= Directions =
The whole listing is to be given again without alteration, except that its pictures are dropped.
┏━━
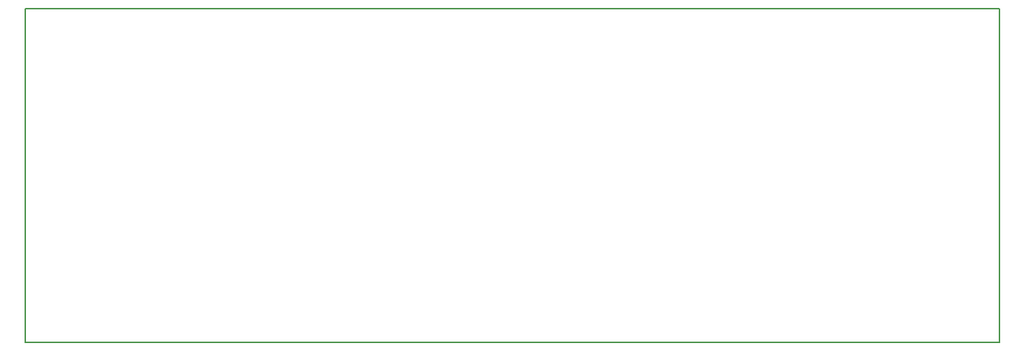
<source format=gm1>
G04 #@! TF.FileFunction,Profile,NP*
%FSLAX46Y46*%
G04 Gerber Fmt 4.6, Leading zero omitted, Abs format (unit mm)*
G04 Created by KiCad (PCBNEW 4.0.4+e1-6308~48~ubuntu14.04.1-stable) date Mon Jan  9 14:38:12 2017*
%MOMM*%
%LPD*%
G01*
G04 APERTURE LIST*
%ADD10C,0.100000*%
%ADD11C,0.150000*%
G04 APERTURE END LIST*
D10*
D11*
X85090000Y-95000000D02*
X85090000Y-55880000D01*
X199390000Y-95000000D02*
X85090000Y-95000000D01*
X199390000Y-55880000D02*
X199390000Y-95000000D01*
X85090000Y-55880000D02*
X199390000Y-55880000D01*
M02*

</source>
┗━━
= Reply =
<source format=gm1>
G04 #@! TF.FileFunction,Profile,NP*
%FSLAX46Y46*%
G04 Gerber Fmt 4.6, Leading zero omitted, Abs format (unit mm)*
G04 Created by KiCad (PCBNEW 4.0.4+e1-6308~48~ubuntu14.04.1-stable) date Mon Jan  9 14:38:12 2017*
%MOMM*%
%LPD*%
G01*
G04 APERTURE LIST*
%ADD10C,0.100000*%
%ADD11C,0.150000*%
G04 APERTURE END LIST*
D10*
D11*
X85090000Y-95000000D02*
X85090000Y-55880000D01*
X199390000Y-95000000D02*
X85090000Y-95000000D01*
X199390000Y-55880000D02*
X199390000Y-95000000D01*
X85090000Y-55880000D02*
X199390000Y-55880000D01*
M02*

</source>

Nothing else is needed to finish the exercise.